• Tasks for this exercise:
1. In the BigQuery export thread, what command does the answer give for installing the BigQuery SDK for Python?
2. Retype the part of the BigQuery export thread between "How can I create" and "a while now.", inclusive.
3. Continue the BigQuery export thread from its last sentence.

1
votes

I'm create a Datalake in AWS based on Athena and I would like to query data that I now store in Google Analytics. As I understand I don't have access to the raw data of Analytics, but I can export it to BigQuery and from there I can export it again to GCS (Google Cloud Storage). I know that I can create an automated process to export the data from Analytics to BigQuery.

How can I create (easily) the same export from BigQuery to GCS?

Also, what will be the easiest way to export all the historical data? I saw that I can do an export from the BigQuery console, but it export data for a single day only and this service is running for a while now.

Once all the data is in GCS I guess I can run an AWS Lambda to copy the data to my AWS account, so I could query it.

1

1 Answers

2
votes

According to the documentation you are not allowed to export data from more than one table in a single job.

If you need to automate the export I suggest that you use a Python script as below.

Before using this script, keep in mind that you need to install the BigQuery SDK for Python. You can do that by running pip install google-cloud-bigquery in your terminal. Keep in mind too that this code is considering that you want to export all the tables in the given dataset. If you have other tables in the dataset than the ones that you want to export, you'll need to filter the correct tables.

• Supplied material:
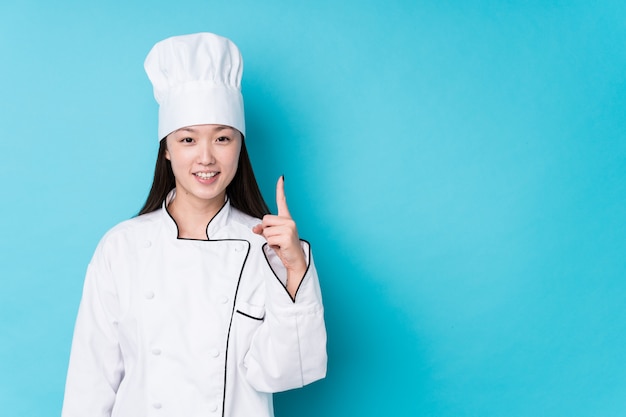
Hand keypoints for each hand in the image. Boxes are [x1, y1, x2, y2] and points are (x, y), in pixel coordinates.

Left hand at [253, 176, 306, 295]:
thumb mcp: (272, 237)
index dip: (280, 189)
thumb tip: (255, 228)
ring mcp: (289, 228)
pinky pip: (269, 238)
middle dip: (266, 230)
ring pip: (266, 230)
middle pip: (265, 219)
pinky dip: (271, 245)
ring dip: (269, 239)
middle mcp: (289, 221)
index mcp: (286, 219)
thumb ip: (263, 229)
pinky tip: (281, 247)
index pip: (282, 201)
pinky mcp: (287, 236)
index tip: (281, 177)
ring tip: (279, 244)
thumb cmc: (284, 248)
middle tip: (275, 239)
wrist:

• Your responses:
1. pip install google-cloud-bigquery

2.
How can I create (easily) the same export from BigQuery to GCS?

Also, what will be the easiest way to export all the historical data? I saw that I can do an export from the BigQuery console, but it export data for a single day only and this service is running for a while now.

3.
from google.cloud import bigquery as bq

# Defining the variables below to make the code cleaner
project_id = "your-project-id"
dataset_id = "your-dataset-id"

# Starting client
client = bq.Client(project=project_id)

# Getting list of tables in your dataset
t = client.list_tables(dataset=dataset_id)
# Creating reference yo your dataset
dataset_ref = bigquery.DatasetReference(project_id, dataset_id)


# The loop below will repeat for all the tables listed in the dataset
# The destination is in the format gs://<your-bucket>/<some-folder>/filename
# The filename is in the format export_<table_name>_<hash>.csv
# This hash is created by the wildcard (*). The wildcard is needed when 
# your export is likely to generate a file bigger than 1 GB


for i in t:
    table_id = i.table_id
    table_ref = dataset_ref.table(table_id)
    destination = "gs://your-bucket/your-folder/"+ table_id + "/export_" + table_id + "_*.csv"
    extract_job = client.extract_table(table_ref, destination, location="US")